(Transcribed page contents)
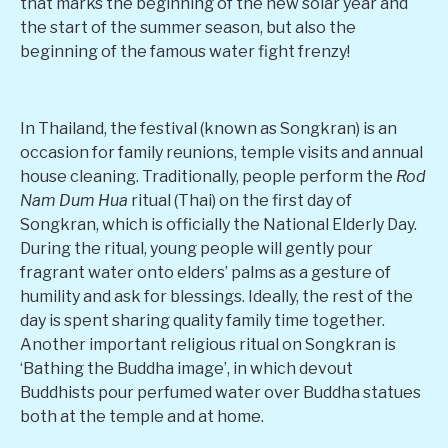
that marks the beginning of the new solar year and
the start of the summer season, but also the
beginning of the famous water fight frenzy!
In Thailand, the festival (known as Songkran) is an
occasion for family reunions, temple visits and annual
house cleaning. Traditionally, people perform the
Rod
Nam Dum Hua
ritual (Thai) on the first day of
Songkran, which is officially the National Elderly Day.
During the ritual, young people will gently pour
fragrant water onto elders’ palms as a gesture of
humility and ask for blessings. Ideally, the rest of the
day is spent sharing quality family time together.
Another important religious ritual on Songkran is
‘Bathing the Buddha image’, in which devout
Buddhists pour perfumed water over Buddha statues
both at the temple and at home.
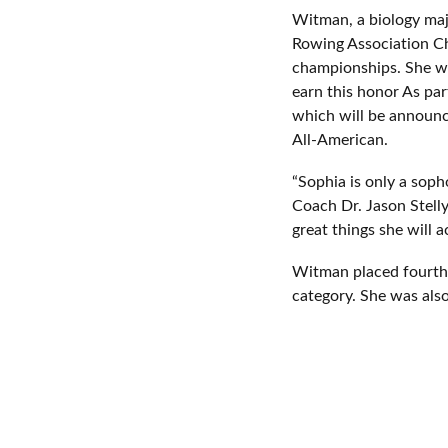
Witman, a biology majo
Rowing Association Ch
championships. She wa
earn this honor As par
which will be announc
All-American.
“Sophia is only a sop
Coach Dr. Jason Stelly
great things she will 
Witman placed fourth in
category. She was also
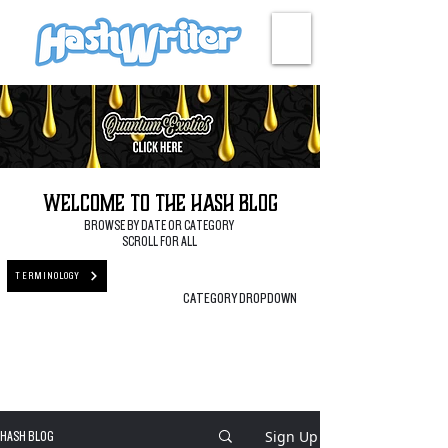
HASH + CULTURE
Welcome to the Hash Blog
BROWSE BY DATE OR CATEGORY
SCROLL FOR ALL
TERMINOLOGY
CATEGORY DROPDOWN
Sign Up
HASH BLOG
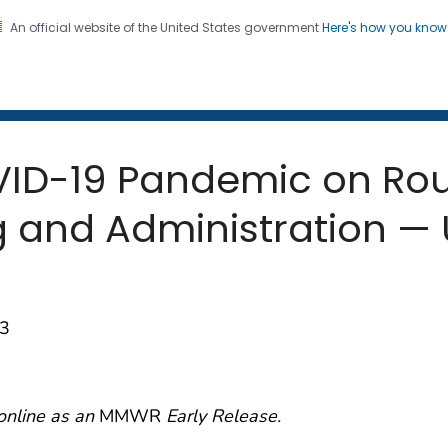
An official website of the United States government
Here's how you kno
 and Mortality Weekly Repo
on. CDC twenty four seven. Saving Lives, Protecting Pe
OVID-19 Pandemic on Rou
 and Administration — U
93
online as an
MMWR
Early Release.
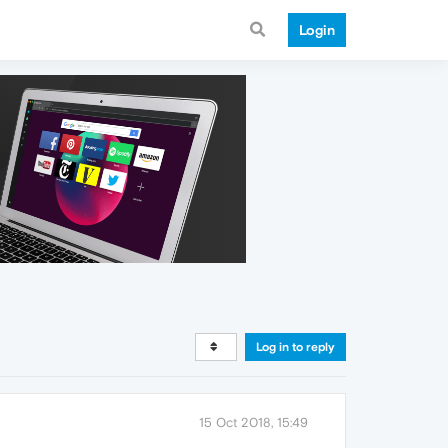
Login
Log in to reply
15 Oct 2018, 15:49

* **WHAT NEEDS TO BE DONE**
Search the entries above for "also". Return every line that has it.

* **RESPONSE**
the start of the summer season, but also the
category. She was also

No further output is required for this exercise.